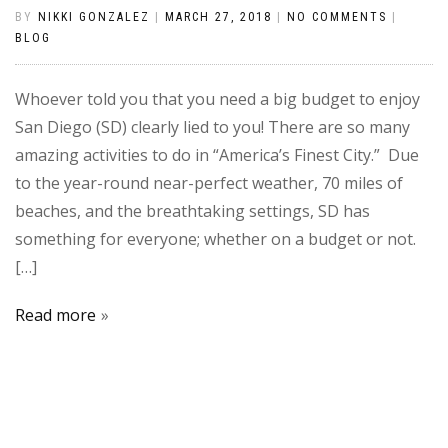
BY
NIKKI GONZALEZ
|
MARCH 27, 2018
|
NO COMMENTS
|
BLOG
Whoever told you that you need a big budget to enjoy
San Diego (SD) clearly lied to you! There are so many
amazing activities to do in “America’s Finest City.” Due
to the year-round near-perfect weather, 70 miles of
beaches, and the breathtaking settings, SD has
something for everyone; whether on a budget or not.
[…]
Read more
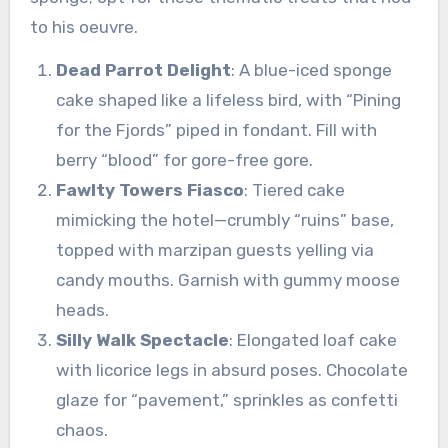
to his oeuvre.
Dead Parrot Delight
: A blue-iced sponge
cake shaped like a lifeless bird, with “Pining
for the Fjords” piped in fondant. Fill with
berry “blood” for gore-free gore.
Fawlty Towers Fiasco
: Tiered cake
mimicking the hotel—crumbly “ruins” base,
topped with marzipan guests yelling via
candy mouths. Garnish with gummy moose
heads.
Silly Walk Spectacle
: Elongated loaf cake
with licorice legs in absurd poses. Chocolate
glaze for “pavement,” sprinkles as confetti
chaos.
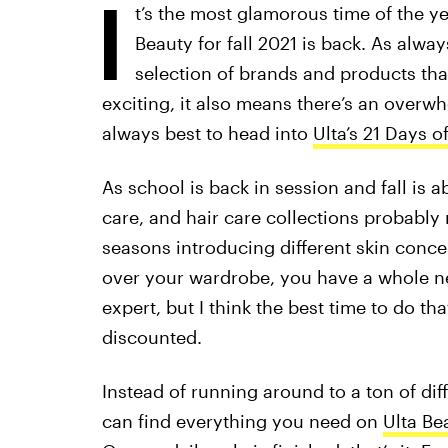
I
t’s the most glamorous time of the ye
Beauty for fall 2021 is back. As alwa
selection of brands and products tha
exciting, it also means there’s an overwh
always best to head into
Ulta’s 21 Days o
As school is back in session and fall is 
care, and hair care collections probabl
seasons introducing different skin conce
over your wardrobe, you have a whole ne
expert, but I think the best time to do th
discounted.
Instead of running around to a ton of dif
can find everything you need on
Ulta Be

* * * * * * *

> _ACTIVITY_: Your answer should hold only the lines from the one with "Whoever told you" through the final line of the listing above, transcribed exactly and without pictures.

> _EXERCISE OUTPUT_:
Whoever told you that you need a big budget to enjoy
San Diego (SD) clearly lied to you! There are so many
amazing activities to do in “America’s Finest City.” Due
to the year-round near-perfect weather, 70 miles of
beaches, and the breathtaking settings, SD has
something for everyone; whether on a budget or not.
[…]
Read more
to his oeuvre.
Dead Parrot Delight
: A blue-iced sponge
cake shaped like a lifeless bird, with “Pining
for the Fjords” piped in fondant. Fill with
berry “blood” for gore-free gore.
Fawlty Towers Fiasco
: Tiered cake
mimicking the hotel—crumbly “ruins” base,
topped with marzipan guests yelling via
candy mouths. Garnish with gummy moose
heads.
Silly Walk Spectacle
: Elongated loaf cake
with licorice legs in absurd poses. Chocolate
glaze for “pavement,” sprinkles as confetti
chaos.
I
t’s the most glamorous time of the ye
Beauty for fall 2021 is back. As alwa
selection of brands and products tha
exciting, it also means there’s an overwh
always best to head into
Ulta’s 21 Days o
As school is back in session and fall is 
care, and hair care collections probabl
seasons introducing different skin conce
over your wardrobe, you have a whole ne
expert, but I think the best time to do th
discounted.
Instead of running around to a ton of dif
can find everything you need on
Ulta Be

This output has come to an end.